Job A: Check the three statements against the Pacific Rim review below, answering yes or no for each and quoting the words that decide it: (i) The writer saw Pacific Rim yesterday. (ii) The writer usually reads professional critics' reviews before seeing a movie. (iii) The writer says nearly all the plot information in the review could be gotten from the trailer.
Job B: Reproduce the Pacific Rim review below from "Can't help but" to "is Pacific Rim?".

Quoted text:
--- Start ---

Cancelling the Apocalypse! – Pacific Rim Review

So. I saw Pacific Rim yesterday, and felt the need to write something about it. Obviously I’m not a professional critic, so I guess this might be a little rough, but honestly some of the reviews I’ve been seeing from the professional critics have annoyed me. I don’t care if they don’t like the movie, that’s their right, but some of them are showing that they’ve clearly got no idea what the movie was trying to accomplish. Saying that it owes its existence to Michael Bay’s Transformers is a bloody joke, especially given the fact that the movie is clearly intended as a way to introduce a new generation to the concept of Kaiju and giant robot films. There were a number of other inaccuracies, but I can’t really be bothered with them now beyond pointing out that things like this are why I rarely bother with reviews by professional critics before seeing a movie. I normally find reviews by average viewers to be of much more use, since I’m more likely to be judging a movie on similar criteria to them.

Hence why I’ve decided to review this in the hopes that it helps some people decide whether or not to watch it. First though, let’s make something clear. This is a movie review, so this could quite conceivably be considered to be spoilerific. You have been warned, and you read on at your own risk. That said, I have done my absolute best to avoid things I would consider to be spoilers. Pretty much all of the plot info in here is stuff you’d get from watching the trailer. Now then, let’s get into it…

Can't help but feel a little national pride when I see that the Aussie Jaeger made the cut for the film

I felt a little national pride when I saw that the Aussie Jaeger actually made it into the film…

What is Pacific Rim?

--- End ---

Data supplied:
--- Start ---

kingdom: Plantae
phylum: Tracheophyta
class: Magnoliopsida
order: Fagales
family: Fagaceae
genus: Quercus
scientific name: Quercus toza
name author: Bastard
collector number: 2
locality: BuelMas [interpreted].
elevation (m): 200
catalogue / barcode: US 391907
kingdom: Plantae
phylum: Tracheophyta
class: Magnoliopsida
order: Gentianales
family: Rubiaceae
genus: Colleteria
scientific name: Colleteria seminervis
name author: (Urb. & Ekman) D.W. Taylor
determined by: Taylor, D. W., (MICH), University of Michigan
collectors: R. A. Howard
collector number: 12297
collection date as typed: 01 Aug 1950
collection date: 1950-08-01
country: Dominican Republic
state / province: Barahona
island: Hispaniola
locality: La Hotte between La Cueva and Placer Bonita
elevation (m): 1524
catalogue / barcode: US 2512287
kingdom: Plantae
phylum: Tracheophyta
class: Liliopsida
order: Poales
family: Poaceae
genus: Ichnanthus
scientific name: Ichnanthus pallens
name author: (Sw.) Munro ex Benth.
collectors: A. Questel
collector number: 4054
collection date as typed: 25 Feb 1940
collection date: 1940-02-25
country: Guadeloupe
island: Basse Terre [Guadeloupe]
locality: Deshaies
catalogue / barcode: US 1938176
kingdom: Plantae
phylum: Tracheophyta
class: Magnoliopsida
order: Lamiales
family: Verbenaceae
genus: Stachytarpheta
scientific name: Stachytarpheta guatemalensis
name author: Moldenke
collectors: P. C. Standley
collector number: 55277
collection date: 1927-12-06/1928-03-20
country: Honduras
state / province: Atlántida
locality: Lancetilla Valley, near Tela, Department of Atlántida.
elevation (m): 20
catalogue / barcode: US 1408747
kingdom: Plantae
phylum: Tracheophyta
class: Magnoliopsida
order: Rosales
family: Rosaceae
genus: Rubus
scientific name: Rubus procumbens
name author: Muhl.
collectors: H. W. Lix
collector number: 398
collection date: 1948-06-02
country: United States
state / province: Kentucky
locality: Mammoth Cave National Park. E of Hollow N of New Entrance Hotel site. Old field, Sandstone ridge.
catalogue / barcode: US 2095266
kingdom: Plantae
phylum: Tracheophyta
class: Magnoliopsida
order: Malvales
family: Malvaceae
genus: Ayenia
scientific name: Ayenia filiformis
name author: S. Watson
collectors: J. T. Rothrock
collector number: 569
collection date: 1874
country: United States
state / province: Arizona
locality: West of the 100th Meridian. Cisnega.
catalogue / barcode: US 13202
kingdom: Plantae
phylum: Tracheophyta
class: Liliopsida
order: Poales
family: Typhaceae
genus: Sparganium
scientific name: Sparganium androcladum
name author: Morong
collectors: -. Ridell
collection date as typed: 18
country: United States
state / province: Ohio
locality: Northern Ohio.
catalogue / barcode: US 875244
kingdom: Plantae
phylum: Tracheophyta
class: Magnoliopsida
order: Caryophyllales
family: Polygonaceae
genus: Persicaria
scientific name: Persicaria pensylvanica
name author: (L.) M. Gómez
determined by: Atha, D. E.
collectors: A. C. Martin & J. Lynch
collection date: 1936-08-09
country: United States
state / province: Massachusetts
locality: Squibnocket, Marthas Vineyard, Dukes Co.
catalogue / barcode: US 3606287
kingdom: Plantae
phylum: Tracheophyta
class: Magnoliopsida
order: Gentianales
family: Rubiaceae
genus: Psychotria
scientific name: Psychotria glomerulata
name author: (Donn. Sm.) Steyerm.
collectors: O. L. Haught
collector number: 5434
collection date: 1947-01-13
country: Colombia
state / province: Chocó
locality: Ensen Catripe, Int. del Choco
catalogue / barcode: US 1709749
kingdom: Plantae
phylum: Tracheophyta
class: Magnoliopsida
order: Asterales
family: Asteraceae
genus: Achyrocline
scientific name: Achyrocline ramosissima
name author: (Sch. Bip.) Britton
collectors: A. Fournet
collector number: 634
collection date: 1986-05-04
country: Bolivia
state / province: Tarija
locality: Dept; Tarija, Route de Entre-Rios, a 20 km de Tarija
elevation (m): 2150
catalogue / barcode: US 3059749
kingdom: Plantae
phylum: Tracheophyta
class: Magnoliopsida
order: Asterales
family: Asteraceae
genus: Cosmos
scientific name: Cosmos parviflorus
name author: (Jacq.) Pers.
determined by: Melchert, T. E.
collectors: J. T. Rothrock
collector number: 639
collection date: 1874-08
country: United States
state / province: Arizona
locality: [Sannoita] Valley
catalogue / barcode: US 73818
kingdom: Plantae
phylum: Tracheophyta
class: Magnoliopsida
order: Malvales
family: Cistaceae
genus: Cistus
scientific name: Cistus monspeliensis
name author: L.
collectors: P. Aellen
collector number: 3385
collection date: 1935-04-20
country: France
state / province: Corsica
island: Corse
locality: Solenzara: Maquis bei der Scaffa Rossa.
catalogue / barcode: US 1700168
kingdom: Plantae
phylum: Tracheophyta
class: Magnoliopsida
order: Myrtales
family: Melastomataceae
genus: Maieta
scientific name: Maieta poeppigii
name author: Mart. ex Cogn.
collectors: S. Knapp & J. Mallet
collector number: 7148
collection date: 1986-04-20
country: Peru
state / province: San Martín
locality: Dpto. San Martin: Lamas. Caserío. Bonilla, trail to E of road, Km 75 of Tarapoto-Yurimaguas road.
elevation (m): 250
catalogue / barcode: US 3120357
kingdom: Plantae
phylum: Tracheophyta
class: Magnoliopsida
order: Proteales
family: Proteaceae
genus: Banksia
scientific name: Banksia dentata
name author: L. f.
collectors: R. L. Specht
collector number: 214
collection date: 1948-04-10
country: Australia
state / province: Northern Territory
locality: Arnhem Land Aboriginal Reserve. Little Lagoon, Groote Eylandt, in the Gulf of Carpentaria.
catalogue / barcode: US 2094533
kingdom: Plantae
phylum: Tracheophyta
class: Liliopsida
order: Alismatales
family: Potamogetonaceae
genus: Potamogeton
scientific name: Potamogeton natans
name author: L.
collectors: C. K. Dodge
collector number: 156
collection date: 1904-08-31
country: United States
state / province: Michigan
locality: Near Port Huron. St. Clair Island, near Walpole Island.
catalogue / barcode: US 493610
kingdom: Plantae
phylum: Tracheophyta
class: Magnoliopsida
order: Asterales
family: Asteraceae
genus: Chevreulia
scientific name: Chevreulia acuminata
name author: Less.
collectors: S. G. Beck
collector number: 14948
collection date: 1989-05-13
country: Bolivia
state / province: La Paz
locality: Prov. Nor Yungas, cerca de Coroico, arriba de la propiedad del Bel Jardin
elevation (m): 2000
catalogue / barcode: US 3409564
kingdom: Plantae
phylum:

--- End ---

Exercise result A:
(i) Yes: "I saw Pacific Rim yesterday"
(ii) No: "I rarely bother with reviews by professional critics before seeing a movie"
(iii) Yes: "Pretty much all of the plot info in here is stuff you’d get from watching the trailer"

Exercise result B:
Can't help but feel a little national pride when I see that the Aussie Jaeger made the cut for the film

I felt a little national pride when I saw that the Aussie Jaeger actually made it into the film…

What is Pacific Rim?